Data segment:
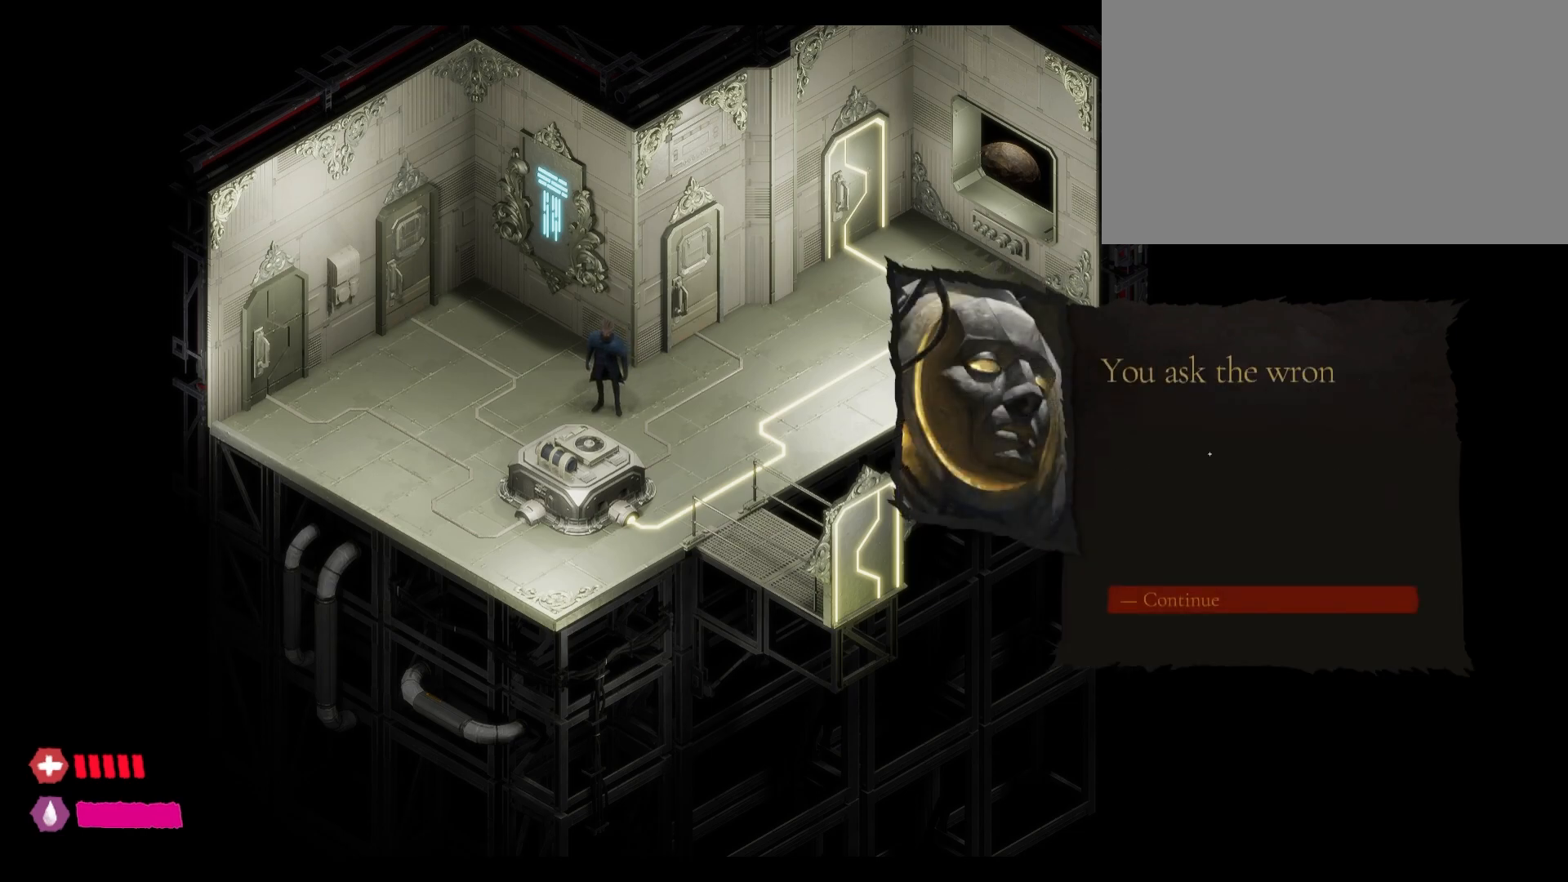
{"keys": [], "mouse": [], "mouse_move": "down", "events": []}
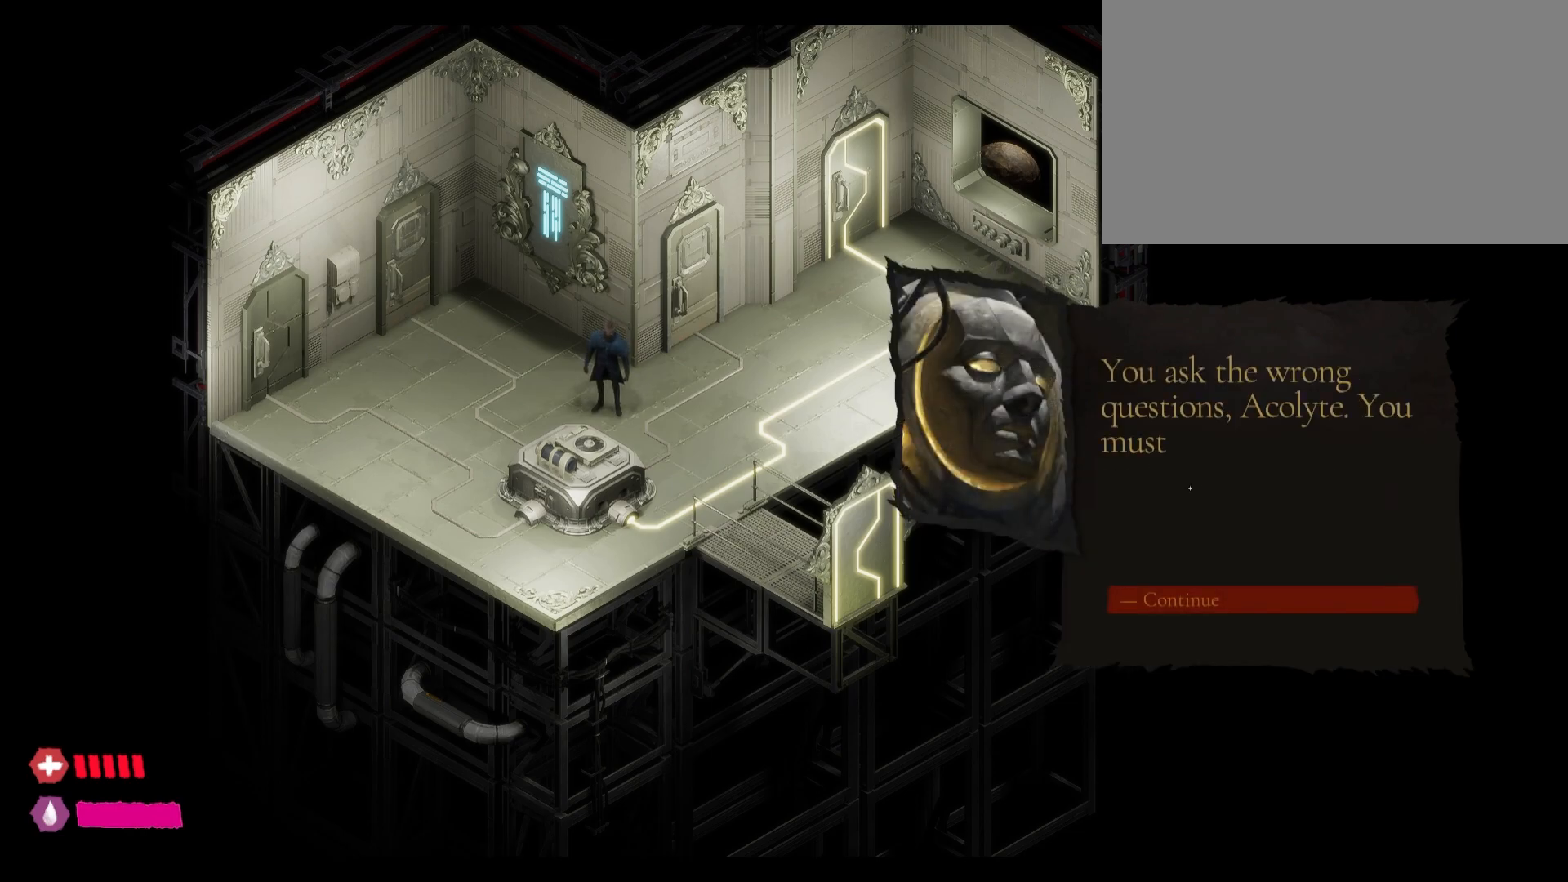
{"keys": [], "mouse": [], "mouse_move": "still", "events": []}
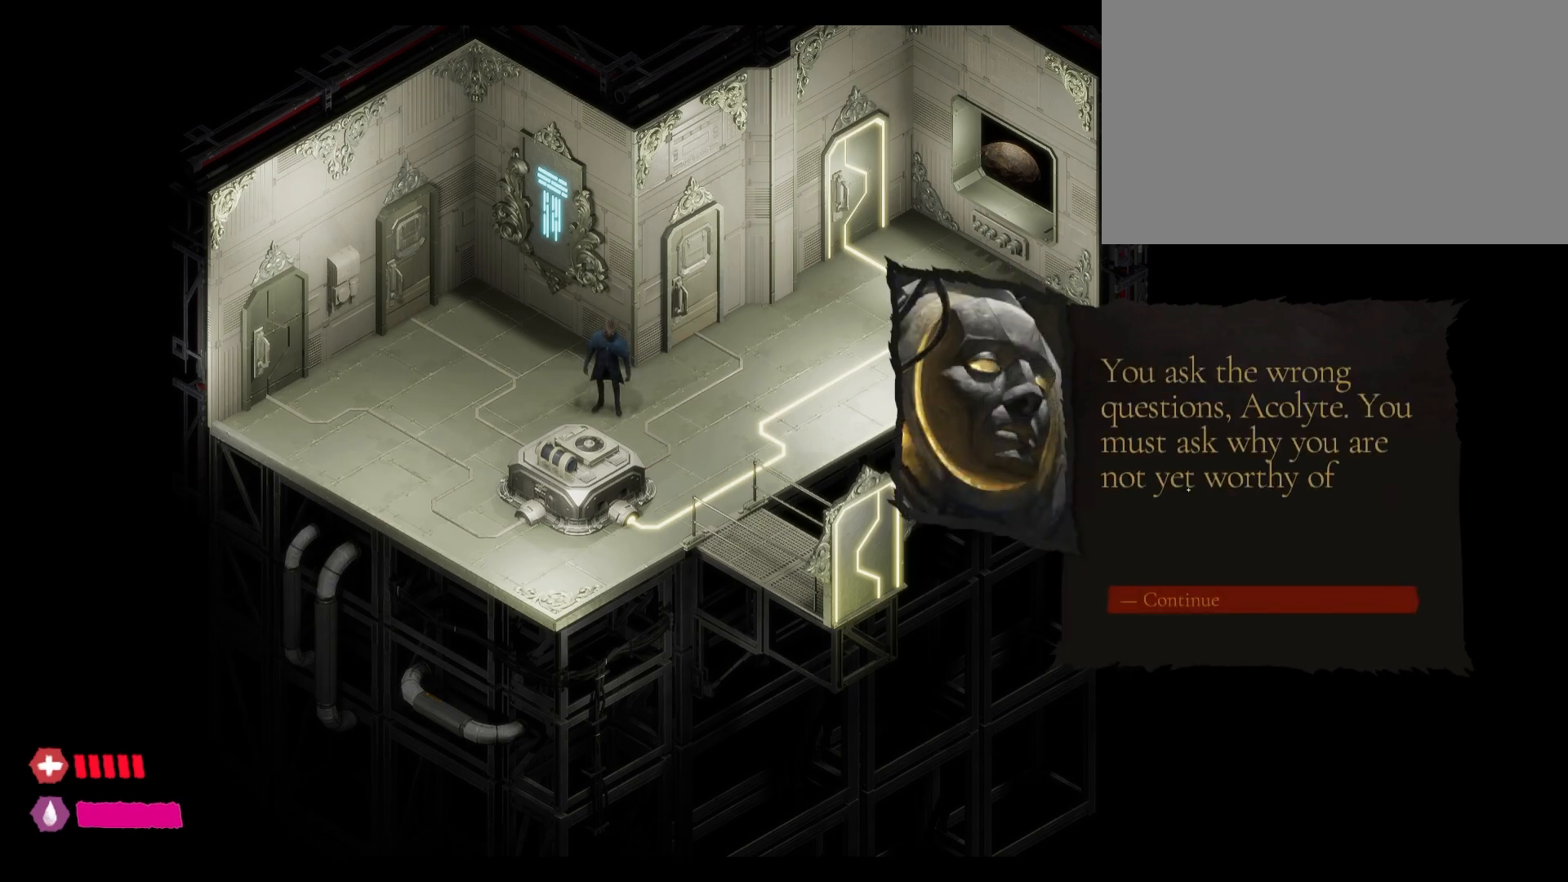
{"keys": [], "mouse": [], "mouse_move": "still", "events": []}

The problem:
Write the listing out a second time exactly, dropping all images.

Written response:
{"keys": [], "mouse": [], "mouse_move": "down", "events": []}
{"keys": [], "mouse": [], "mouse_move": "still", "events": []}
{"keys": [], "mouse": [], "mouse_move": "still", "events": []}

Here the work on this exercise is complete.